- [WHAT THE TASK ASKS]: Write the full listing out again, word for word, but omit the pictures.

### RECORDS TO PROCESS ###

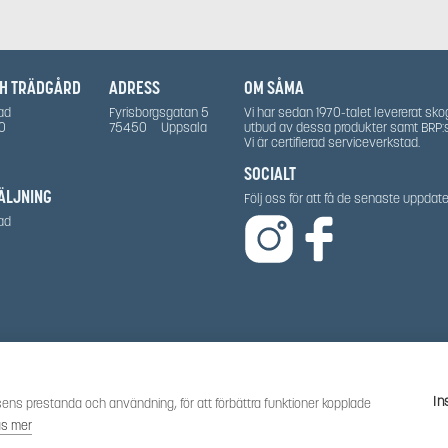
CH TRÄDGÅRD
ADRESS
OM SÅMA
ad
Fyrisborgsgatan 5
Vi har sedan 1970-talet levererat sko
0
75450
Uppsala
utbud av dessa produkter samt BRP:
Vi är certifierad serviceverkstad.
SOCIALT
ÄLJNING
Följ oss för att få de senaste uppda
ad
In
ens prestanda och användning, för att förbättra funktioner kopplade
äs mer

###

- [REPLY]:
CH TRÄDGÅRD
ADRESS
OM SÅMA
ad
Fyrisborgsgatan 5
Vi har sedan 1970-talet levererat sko
0
75450
Uppsala
utbud av dessa produkter samt BRP:
Vi är certifierad serviceverkstad.
SOCIALT
ÄLJNING
Följ oss för att få de senaste uppda
ad
In
ens prestanda och användning, för att förbättra funktioner kopplade
äs mer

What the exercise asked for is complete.